I always believed we could beat the Dubs – English
ALL last week in Carlow, U-21 hurling manager Pat English told anyone who would listen that the Leinster quarter-final against Dublin was more than an exercise in fulfilling a fixture.
It was brave talk, given the opposition. Dublin have claimed the Leinster minor title for the last two years and contested the All-Ireland final twice in the last three years.
What's more, they boasted senior footballers Ciaran Kilkenny and Cormac Costello in their numbers as well as Danny Sutcliffe, who played so well against Kilkenny's Tommy Walsh in the Allianz League.
For their part, Carlow started with two minors in their ranks and a total of five players who are in the middle of their Leaving Cert.
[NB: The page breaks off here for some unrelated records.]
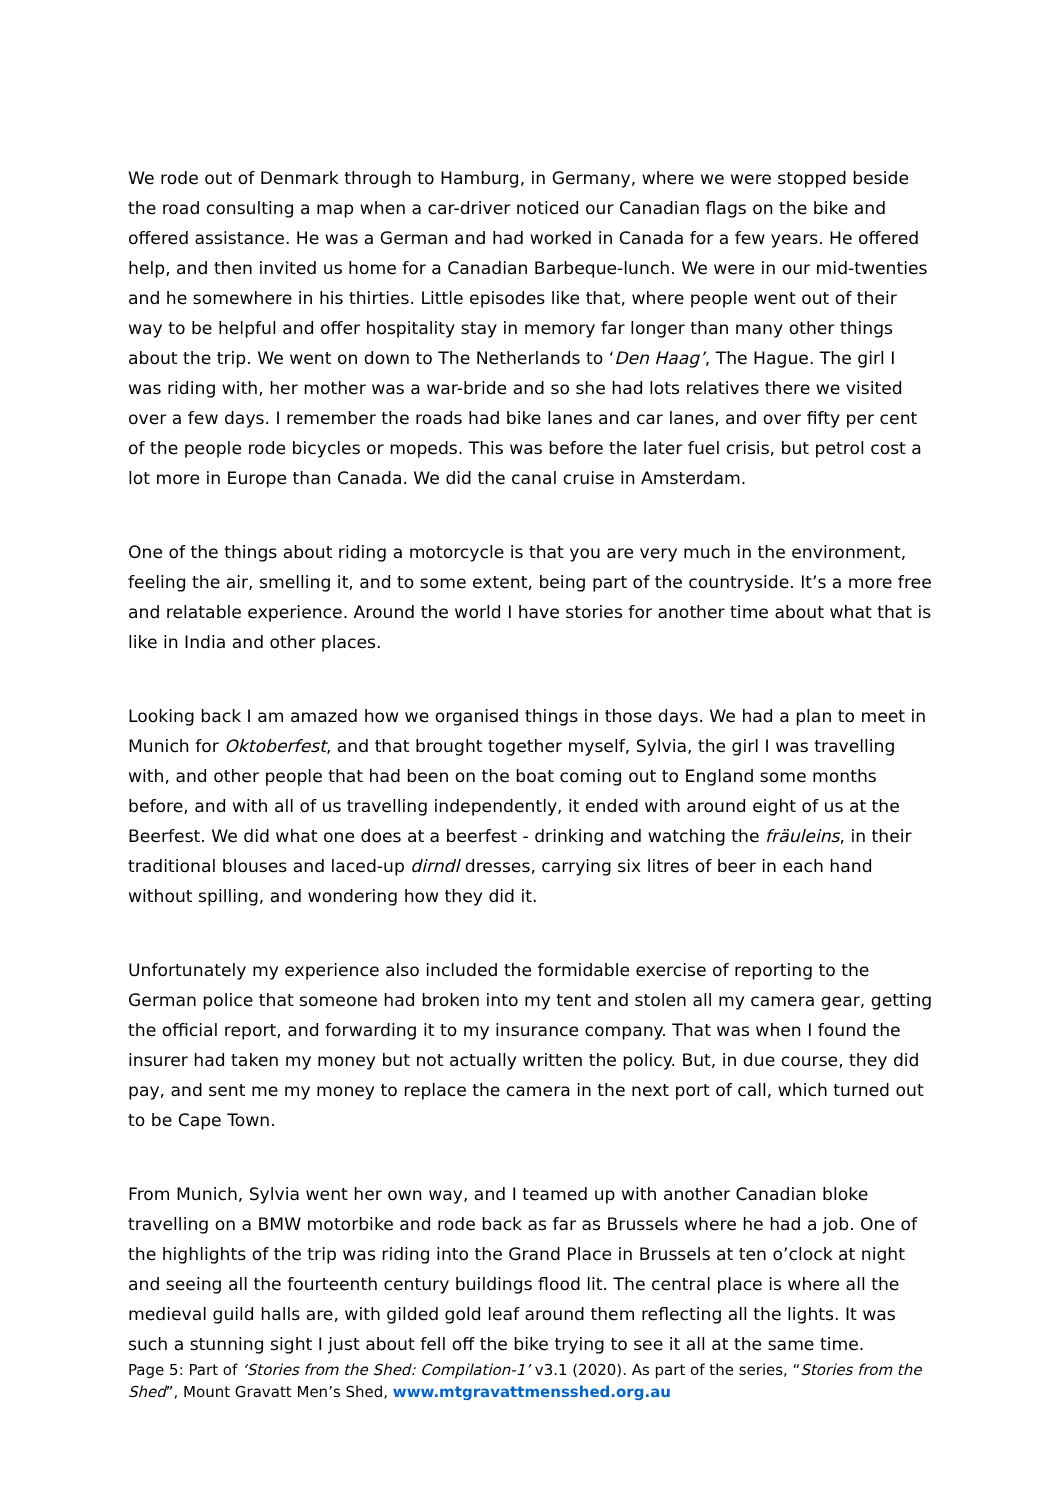We rode out of Denmark through to Hamburg, in Germany, where we were stopped beside the road consulting a map when a car-driver noticed our Canadian flags on the bike and offered assistance. He was a German and had worked in Canada for a few years. He offered help, and then invited us home for a Canadian Barbeque-lunch. We were in our mid-twenties and he somewhere in his thirties. Little episodes like that, where people went out of their way to be helpful and offer hospitality stay in memory far longer than many other things about the trip. We went on down to The Netherlands to ‘Den Haag’, The Hague. The girl I was riding with, her mother was a war-bride and so she had lots relatives there we visited over a few days. I remember the roads had bike lanes and car lanes, and over fifty per cent of the people rode bicycles or mopeds. This was before the later fuel crisis, but petrol cost a lot more in Europe than Canada. We did the canal cruise in Amsterdam.
One of the things about riding a motorcycle is that you are very much in the environment, feeling the air, smelling it, and to some extent, being part of the countryside. It’s a more free and relatable experience. Around the world I have stories for another time about what that is like in India and other places.
Looking back I am amazed how we organised things in those days. We had a plan to meet in Munich for Oktoberfest, and that brought together myself, Sylvia, the girl I was travelling with, and other people that had been on the boat coming out to England some months before, and with all of us travelling independently, it ended with around eight of us at the Beerfest. We did what one does at a beerfest - drinking and watching the fräuleins, in their traditional blouses and laced-up dirndl dresses, carrying six litres of beer in each hand without spilling, and wondering how they did it.
Unfortunately my experience also included the formidable exercise of reporting to the German police that someone had broken into my tent and stolen all my camera gear, getting the official report, and forwarding it to my insurance company. That was when I found the insurer had taken my money but not actually written the policy. But, in due course, they did pay, and sent me my money to replace the camera in the next port of call, which turned out to be Cape Town.
From Munich, Sylvia went her own way, and I teamed up with another Canadian bloke travelling on a BMW motorbike and rode back as far as Brussels where he had a job. One of the highlights of the trip was riding into the Grand Place in Brussels at ten o’clock at night and seeing all the fourteenth century buildings flood lit. The central place is where all the medieval guild halls are, with gilded gold leaf around them reflecting all the lights. It was such a stunning sight I just about fell off the bike trying to see it all at the same time.
Page 5: Part of ‘Stories from the Shed: Compilation-1’ v3.1 (2020). As part of the series, “Stories from the Shed”, Mount Gravatt Men’s Shed, www.mtgravattmensshed.org.au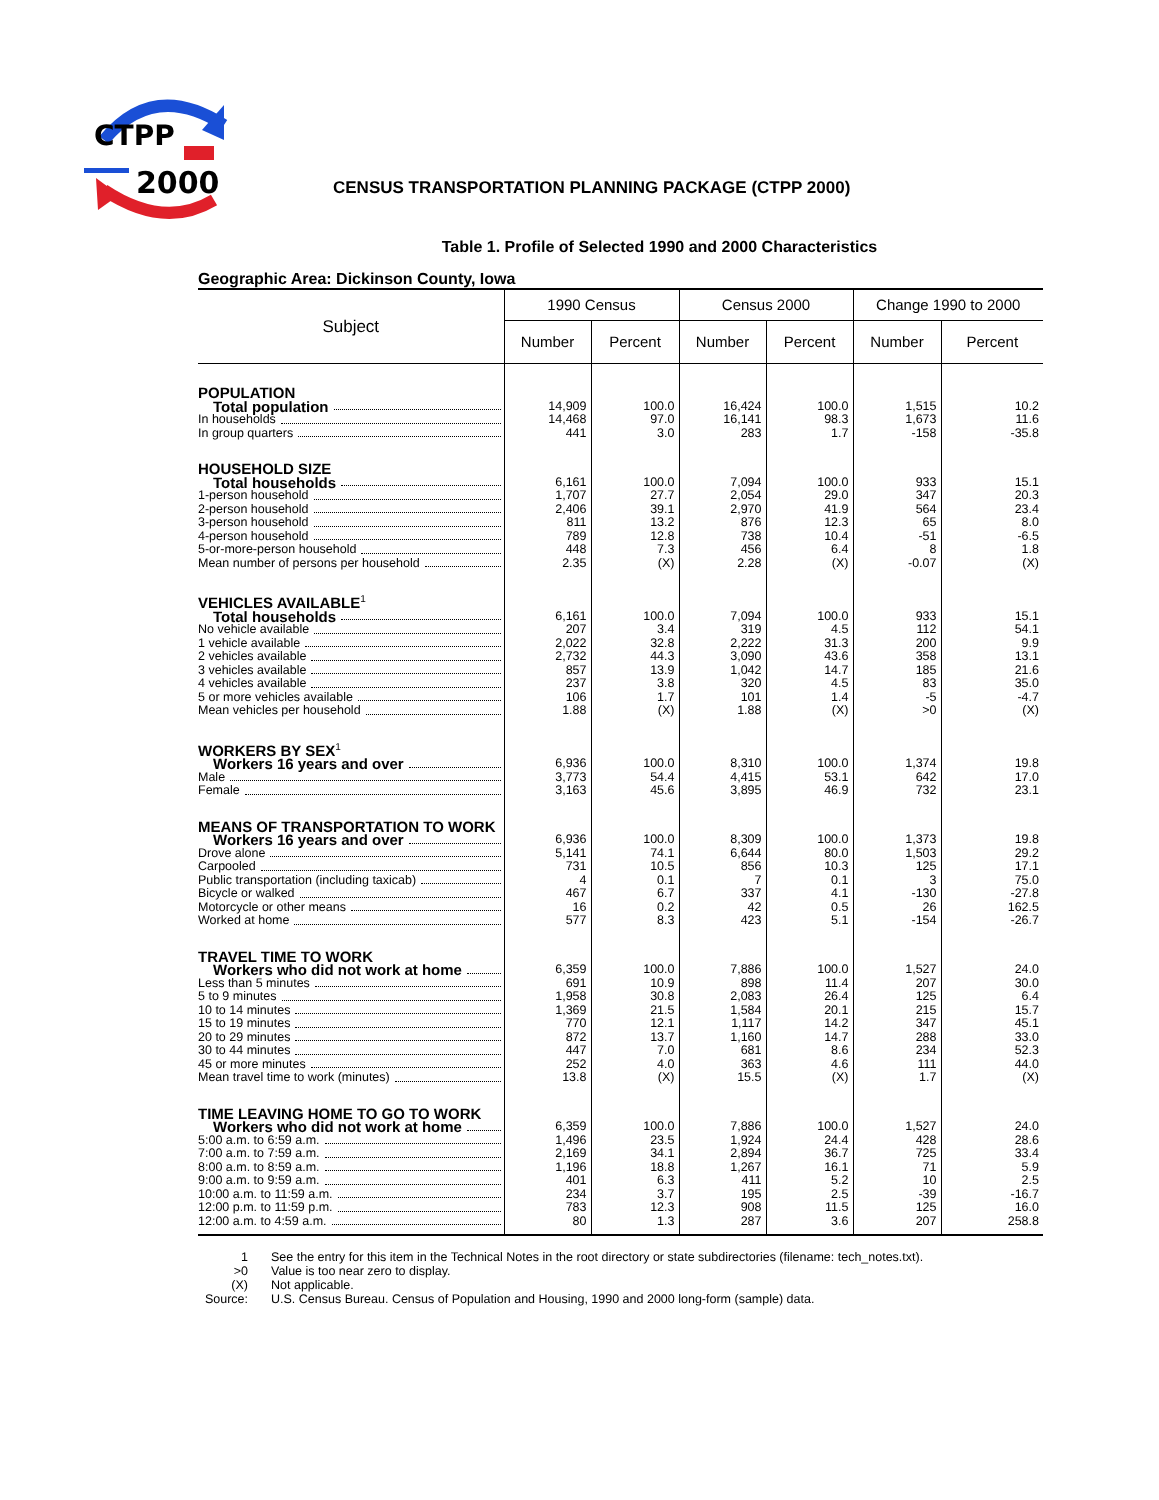CTPP
2000
CENSUS TRANSPORTATION PLANNING PACKAGE (CTPP 2000)
Table 1. Profile of Selected 1990 and 2000 Characteristics
Geographic Area: Dickinson County, Iowa
| Subject | 1990 Census | | Census 2000 | | Change 1990 to 2000 | |
| --- | --- | --- | --- | --- | --- | --- |
| | Number | Percent | Number | Percent | Number | Percent |
| POPULATION | | | | | | |
| Total population | 14,909 | 100.0 | 16,424 | 100.0 | 1,515 | 10.2 |
| In households | 14,468 | 97.0 | 16,141 | 98.3 | 1,673 | 11.6 |
| In group quarters | 441 | 3.0 | 283 | 1.7 | -158 | -35.8 |
| HOUSEHOLD SIZE | | | | | | |
| Total households | 6,161 | 100.0 | 7,094 | 100.0 | 933 | 15.1 |
| 1-person household | 1,707 | 27.7 | 2,054 | 29.0 | 347 | 20.3 |
| 2-person household | 2,406 | 39.1 | 2,970 | 41.9 | 564 | 23.4 |
| 3-person household | 811 | 13.2 | 876 | 12.3 | 65 | 8.0 |
| 4-person household | 789 | 12.8 | 738 | 10.4 | -51 | -6.5 |
| 5-or-more-person household | 448 | 7.3 | 456 | 6.4 | 8 | 1.8 |
| Mean number of persons per household | 2.35 | (X) | 2.28 | (X) | -0.07 | (X) |
| VEHICLES AVAILABLE<sup>1</sup> | | | | | | |
| Total households | 6,161 | 100.0 | 7,094 | 100.0 | 933 | 15.1 |
| No vehicle available | 207 | 3.4 | 319 | 4.5 | 112 | 54.1 |
| 1 vehicle available | 2,022 | 32.8 | 2,222 | 31.3 | 200 | 9.9 |
| 2 vehicles available | 2,732 | 44.3 | 3,090 | 43.6 | 358 | 13.1 |
| 3 vehicles available | 857 | 13.9 | 1,042 | 14.7 | 185 | 21.6 |
| 4 vehicles available | 237 | 3.8 | 320 | 4.5 | 83 | 35.0 |
| 5 or more vehicles available | 106 | 1.7 | 101 | 1.4 | -5 | -4.7 |
| Mean vehicles per household | 1.88 | (X) | 1.88 | (X) | >0 | (X) |
| WORKERS BY SEX<sup>1</sup> | | | | | | |
| Workers 16 years and over | 6,936 | 100.0 | 8,310 | 100.0 | 1,374 | 19.8 |
| Male | 3,773 | 54.4 | 4,415 | 53.1 | 642 | 17.0 |
| Female | 3,163 | 45.6 | 3,895 | 46.9 | 732 | 23.1 |
| MEANS OF TRANSPORTATION TO WORK | | | | | | |
| Workers 16 years and over | 6,936 | 100.0 | 8,309 | 100.0 | 1,373 | 19.8 |
| Drove alone | 5,141 | 74.1 | 6,644 | 80.0 | 1,503 | 29.2 |
| Carpooled | 731 | 10.5 | 856 | 10.3 | 125 | 17.1 |
| Public transportation (including taxicab) | 4 | 0.1 | 7 | 0.1 | 3 | 75.0 |
| Bicycle or walked | 467 | 6.7 | 337 | 4.1 | -130 | -27.8 |
| Motorcycle or other means | 16 | 0.2 | 42 | 0.5 | 26 | 162.5 |
| Worked at home | 577 | 8.3 | 423 | 5.1 | -154 | -26.7 |
| TRAVEL TIME TO WORK | | | | | | |
| Workers who did not work at home | 6,359 | 100.0 | 7,886 | 100.0 | 1,527 | 24.0 |
| Less than 5 minutes | 691 | 10.9 | 898 | 11.4 | 207 | 30.0 |
| 5 to 9 minutes | 1,958 | 30.8 | 2,083 | 26.4 | 125 | 6.4 |
| 10 to 14 minutes | 1,369 | 21.5 | 1,584 | 20.1 | 215 | 15.7 |
| 15 to 19 minutes | 770 | 12.1 | 1,117 | 14.2 | 347 | 45.1 |
| 20 to 29 minutes | 872 | 13.7 | 1,160 | 14.7 | 288 | 33.0 |
| 30 to 44 minutes | 447 | 7.0 | 681 | 8.6 | 234 | 52.3 |
| 45 or more minutes | 252 | 4.0 | 363 | 4.6 | 111 | 44.0 |
| Mean travel time to work (minutes) | 13.8 | (X) | 15.5 | (X) | 1.7 | (X) |
| TIME LEAVING HOME TO GO TO WORK | | | | | | |
| Workers who did not work at home | 6,359 | 100.0 | 7,886 | 100.0 | 1,527 | 24.0 |
| 5:00 a.m. to 6:59 a.m. | 1,496 | 23.5 | 1,924 | 24.4 | 428 | 28.6 |
| 7:00 a.m. to 7:59 a.m. | 2,169 | 34.1 | 2,894 | 36.7 | 725 | 33.4 |
| 8:00 a.m. to 8:59 a.m. | 1,196 | 18.8 | 1,267 | 16.1 | 71 | 5.9 |
| 9:00 a.m. to 9:59 a.m. | 401 | 6.3 | 411 | 5.2 | 10 | 2.5 |
| 10:00 a.m. to 11:59 a.m. | 234 | 3.7 | 195 | 2.5 | -39 | -16.7 |
| 12:00 p.m. to 11:59 p.m. | 783 | 12.3 | 908 | 11.5 | 125 | 16.0 |
| 12:00 a.m. to 4:59 a.m. | 80 | 1.3 | 287 | 3.6 | 207 | 258.8 |
1 See the entry for this item in the Technical Notes in the root directory or state subdirectories (filename: tech_notes.txt).
>0 Value is too near zero to display.
(X) Not applicable.
Source: U.S. Census Bureau. Census of Population and Housing, 1990 and 2000 long-form (sample) data.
They were also without captain Sean Murphy.
Dublin should have been on their guard after being ambushed by Laois in this competition last year.
English (above), who helped Tom Mulally's team to the county's first All-Ireland U-21 'B' title in 2008, replaced Waterford's Paul Flynn in the hot seat at the start of this year and didn't know exactly what to expect.
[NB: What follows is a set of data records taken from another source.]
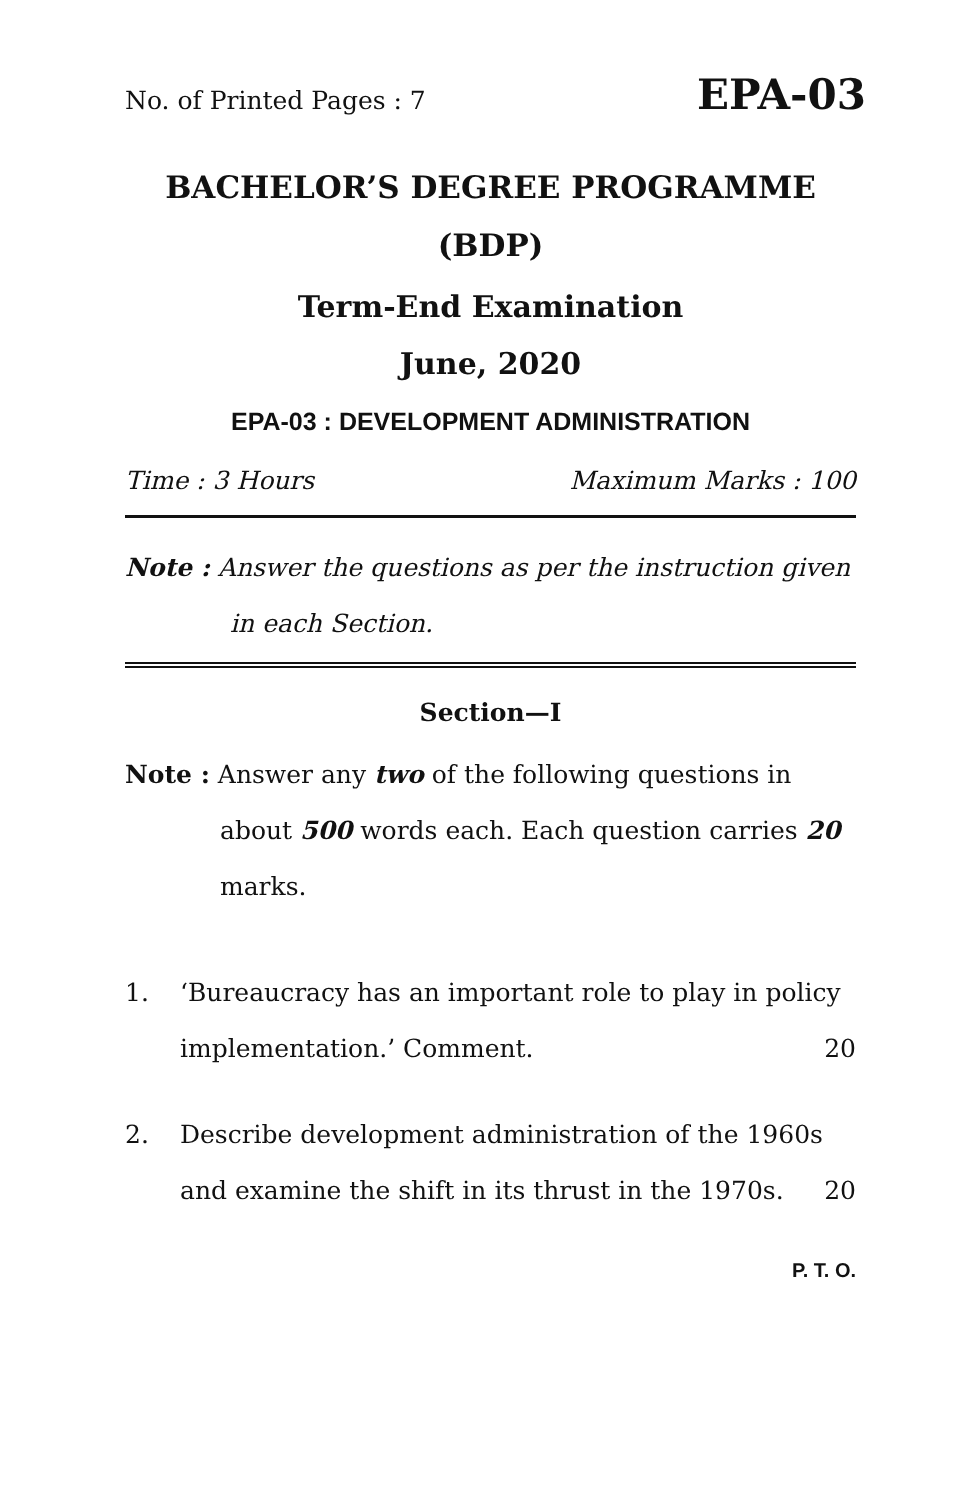No. of Printed Pages : 7 EPA-03
BACHELOR’S DEGREE PROGRAMME
(BDP)
Term-End Examination
June, 2020
EPA-03 : DEVELOPMENT ADMINISTRATION
Time : 3 Hours Maximum Marks : 100
Note : Answer the questions as per the instruction given in each Section.
Section—I
Note : Answer any two of the following questions in about 500 words each. Each question carries 20 marks.
1. ‘Bureaucracy has an important role to play in policy implementation.’ Comment. 20
2. Describe development administration of the 1960s and examine the shift in its thrust in the 1970s. 20
P. T. O.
"You have to believe in your players. Over the last month I had seen them develop. I had seen them stand out in club games," he said.
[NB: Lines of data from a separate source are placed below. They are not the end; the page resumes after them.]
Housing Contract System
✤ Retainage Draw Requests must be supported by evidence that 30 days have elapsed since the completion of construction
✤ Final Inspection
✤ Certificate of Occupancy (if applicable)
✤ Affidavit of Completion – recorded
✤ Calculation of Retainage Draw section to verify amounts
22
There are just eight hurling clubs in Carlow, all of who ply their trade in Kilkenny. In the interest of numbers, the county U-21 and senior panels train together and six of English's squad are regularly involved with Tom Meyler's senior side.
"We had no fear going into the game and got a break with the late goal," said English. "Now it's about the next day. People can get carried away in Carlow but the players won't. It has people talking about hurling, though, which is great."
Carlow will welcome Wexford to Dr Cullen Park on Wednesday week as they bid for their first provincial title in the grade.
English's Wexford connections are strong. His late father Jim, a Rathnure native, captained the Slaneysiders to the Liam MacCarthy Cup in 1956 and picked up two more winner's medals before serving as chairman of the Carlow County Board after work took him to Bagenalstown.
"There'll be no divided loyalties – I've been in Carlow all my life," English smiled. "We're expecting a much tougher test, I'd imagine they'll be more physical but we'll work hard again and see where that brings us."